● **WHAT THE EXERCISE ASKS**
For the listing beneath, state how many lines contain the string "privacy". Give the number by itself.

● **AVAILABLE RECORDS**
━━━━━━━━━━━━━━━━━━━━
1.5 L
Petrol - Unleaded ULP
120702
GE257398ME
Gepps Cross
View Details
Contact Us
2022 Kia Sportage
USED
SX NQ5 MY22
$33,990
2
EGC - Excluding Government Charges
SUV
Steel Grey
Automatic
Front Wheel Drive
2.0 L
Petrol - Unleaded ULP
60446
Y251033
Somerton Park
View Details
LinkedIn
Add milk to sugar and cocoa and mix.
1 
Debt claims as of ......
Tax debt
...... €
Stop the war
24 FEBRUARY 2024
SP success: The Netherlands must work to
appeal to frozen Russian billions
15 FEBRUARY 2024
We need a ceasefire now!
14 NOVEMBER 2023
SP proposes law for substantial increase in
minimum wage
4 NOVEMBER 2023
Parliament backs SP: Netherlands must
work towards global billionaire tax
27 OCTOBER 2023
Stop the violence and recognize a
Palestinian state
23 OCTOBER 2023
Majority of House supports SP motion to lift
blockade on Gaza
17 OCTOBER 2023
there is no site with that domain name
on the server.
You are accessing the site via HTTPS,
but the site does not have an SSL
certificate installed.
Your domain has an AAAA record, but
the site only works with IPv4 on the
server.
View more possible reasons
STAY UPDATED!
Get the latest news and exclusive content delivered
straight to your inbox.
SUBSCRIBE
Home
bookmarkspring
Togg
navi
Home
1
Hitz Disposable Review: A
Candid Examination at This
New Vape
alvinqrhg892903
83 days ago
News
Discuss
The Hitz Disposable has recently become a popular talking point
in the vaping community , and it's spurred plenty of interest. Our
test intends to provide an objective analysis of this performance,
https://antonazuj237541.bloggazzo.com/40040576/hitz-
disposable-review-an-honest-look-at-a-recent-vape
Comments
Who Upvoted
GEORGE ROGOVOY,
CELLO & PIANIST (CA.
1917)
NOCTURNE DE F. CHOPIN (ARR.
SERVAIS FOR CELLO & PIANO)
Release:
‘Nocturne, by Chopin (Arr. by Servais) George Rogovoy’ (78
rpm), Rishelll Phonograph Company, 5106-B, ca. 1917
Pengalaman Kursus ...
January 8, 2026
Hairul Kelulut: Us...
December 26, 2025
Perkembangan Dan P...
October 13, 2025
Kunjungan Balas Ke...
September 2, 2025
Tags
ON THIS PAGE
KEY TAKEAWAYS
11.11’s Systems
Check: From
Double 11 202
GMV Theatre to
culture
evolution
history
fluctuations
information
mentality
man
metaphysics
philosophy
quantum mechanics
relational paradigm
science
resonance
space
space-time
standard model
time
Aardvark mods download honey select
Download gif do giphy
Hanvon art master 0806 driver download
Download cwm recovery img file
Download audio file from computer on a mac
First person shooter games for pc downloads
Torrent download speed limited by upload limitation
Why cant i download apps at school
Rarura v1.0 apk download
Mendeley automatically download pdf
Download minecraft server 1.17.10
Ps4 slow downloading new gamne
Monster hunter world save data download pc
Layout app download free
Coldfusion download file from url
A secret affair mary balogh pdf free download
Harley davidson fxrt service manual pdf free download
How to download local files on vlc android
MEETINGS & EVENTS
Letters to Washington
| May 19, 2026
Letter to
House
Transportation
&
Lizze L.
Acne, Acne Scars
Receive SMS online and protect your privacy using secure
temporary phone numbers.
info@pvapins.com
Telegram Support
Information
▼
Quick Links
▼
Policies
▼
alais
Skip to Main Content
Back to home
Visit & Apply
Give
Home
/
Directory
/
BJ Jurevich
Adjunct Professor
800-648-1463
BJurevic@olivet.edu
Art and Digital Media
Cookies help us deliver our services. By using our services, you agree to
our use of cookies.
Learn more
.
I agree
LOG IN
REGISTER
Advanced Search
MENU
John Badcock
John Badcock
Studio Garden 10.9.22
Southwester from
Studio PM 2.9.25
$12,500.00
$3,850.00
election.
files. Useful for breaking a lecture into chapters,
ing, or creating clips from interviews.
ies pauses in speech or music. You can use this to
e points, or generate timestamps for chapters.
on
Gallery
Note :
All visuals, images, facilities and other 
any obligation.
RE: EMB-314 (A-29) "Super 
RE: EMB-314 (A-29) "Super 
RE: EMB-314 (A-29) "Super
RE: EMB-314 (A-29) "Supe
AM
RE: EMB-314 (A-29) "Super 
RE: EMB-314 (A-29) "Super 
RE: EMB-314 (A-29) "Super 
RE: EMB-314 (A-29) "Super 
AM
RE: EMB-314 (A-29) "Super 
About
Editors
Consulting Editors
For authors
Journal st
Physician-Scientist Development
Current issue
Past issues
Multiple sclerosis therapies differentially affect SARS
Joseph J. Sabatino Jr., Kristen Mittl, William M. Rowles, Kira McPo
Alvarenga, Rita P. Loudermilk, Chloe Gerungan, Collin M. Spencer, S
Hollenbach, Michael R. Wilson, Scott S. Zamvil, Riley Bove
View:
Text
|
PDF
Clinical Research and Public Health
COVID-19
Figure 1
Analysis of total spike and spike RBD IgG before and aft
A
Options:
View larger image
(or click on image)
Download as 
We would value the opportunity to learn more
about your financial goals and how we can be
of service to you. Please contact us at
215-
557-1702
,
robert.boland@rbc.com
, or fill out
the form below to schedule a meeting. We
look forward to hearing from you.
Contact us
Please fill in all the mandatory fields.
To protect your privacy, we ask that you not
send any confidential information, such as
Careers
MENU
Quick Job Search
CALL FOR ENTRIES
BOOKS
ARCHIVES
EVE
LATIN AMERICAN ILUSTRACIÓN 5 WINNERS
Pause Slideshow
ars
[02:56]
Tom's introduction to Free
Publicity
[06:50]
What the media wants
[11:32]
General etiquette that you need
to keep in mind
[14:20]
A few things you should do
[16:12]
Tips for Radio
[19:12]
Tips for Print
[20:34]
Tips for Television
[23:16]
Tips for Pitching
━━━━━━━━━━━━━━━━━━━━
● **REPLY**
2